Extract all lines that hold "result" from the records below.
[[ Dataset content, beginning ]]
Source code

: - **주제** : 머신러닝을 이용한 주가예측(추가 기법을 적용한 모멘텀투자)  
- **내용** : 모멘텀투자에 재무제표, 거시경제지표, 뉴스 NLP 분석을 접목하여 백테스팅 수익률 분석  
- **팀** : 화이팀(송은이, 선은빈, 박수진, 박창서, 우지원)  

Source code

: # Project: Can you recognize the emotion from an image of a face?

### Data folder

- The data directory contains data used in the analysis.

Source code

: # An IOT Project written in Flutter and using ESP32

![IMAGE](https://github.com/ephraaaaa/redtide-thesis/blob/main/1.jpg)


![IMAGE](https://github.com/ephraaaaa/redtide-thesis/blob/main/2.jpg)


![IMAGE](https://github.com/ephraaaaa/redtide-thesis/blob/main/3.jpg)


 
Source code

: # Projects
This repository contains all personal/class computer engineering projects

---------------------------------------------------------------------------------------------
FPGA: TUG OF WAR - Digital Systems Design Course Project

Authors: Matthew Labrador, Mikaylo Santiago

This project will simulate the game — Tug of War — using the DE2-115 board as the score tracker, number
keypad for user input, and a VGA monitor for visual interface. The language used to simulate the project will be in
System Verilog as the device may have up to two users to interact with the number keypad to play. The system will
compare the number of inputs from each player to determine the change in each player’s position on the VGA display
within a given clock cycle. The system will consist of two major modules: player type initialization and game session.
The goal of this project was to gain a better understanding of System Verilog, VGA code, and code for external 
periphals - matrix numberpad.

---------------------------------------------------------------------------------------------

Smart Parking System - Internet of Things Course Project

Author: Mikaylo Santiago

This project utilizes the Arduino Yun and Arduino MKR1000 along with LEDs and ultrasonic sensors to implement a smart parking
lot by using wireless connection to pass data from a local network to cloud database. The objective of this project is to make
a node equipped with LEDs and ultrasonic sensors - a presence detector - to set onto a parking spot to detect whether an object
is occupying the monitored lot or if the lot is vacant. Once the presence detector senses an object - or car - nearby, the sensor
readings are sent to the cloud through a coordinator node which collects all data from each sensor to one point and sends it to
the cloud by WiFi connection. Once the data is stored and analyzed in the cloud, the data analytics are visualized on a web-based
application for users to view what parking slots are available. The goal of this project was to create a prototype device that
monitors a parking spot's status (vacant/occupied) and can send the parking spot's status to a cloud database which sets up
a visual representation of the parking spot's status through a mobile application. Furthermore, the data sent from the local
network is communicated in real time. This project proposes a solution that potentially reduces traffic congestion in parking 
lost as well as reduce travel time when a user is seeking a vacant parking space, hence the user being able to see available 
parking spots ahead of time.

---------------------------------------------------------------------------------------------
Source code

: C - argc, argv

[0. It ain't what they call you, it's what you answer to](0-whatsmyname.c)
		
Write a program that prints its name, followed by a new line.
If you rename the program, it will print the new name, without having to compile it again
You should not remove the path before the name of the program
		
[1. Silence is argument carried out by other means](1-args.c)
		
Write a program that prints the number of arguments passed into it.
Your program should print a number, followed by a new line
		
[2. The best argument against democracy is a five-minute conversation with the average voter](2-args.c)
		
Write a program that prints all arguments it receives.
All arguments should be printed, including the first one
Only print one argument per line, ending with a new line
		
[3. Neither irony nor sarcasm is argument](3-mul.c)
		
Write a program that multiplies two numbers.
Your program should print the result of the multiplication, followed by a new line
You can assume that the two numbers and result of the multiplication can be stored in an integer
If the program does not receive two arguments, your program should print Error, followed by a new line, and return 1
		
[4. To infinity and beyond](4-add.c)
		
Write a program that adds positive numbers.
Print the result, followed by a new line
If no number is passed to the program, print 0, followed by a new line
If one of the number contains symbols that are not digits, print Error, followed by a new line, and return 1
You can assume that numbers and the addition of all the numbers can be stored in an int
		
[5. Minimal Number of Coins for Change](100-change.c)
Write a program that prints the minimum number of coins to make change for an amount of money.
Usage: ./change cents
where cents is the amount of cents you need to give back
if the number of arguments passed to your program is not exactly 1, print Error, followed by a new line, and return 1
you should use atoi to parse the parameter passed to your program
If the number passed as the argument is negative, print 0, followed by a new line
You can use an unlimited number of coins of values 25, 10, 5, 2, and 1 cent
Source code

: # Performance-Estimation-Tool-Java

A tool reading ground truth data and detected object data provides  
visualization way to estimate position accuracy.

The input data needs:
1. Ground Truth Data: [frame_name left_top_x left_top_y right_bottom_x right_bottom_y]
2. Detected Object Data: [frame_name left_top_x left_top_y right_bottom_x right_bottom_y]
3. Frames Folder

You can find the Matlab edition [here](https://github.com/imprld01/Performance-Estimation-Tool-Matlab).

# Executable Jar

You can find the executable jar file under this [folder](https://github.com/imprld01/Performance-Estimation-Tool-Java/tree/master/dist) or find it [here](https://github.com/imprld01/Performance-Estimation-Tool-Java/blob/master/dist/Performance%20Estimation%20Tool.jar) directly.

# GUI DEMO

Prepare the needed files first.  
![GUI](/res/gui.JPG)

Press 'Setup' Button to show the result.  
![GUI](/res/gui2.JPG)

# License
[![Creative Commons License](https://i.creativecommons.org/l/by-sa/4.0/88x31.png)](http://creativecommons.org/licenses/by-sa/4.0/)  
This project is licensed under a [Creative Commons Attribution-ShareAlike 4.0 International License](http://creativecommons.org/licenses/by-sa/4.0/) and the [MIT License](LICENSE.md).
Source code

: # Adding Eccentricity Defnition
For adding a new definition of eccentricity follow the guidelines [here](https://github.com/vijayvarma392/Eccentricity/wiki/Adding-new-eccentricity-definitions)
[[ Dataset content, end ]]
* Answer for this exercise:
Your program should print the result of the multiplication, followed by a new line
You can assume that the two numbers and result of the multiplication can be stored in an integer
Print the result, followed by a new line
Press 'Setup' Button to show the result.  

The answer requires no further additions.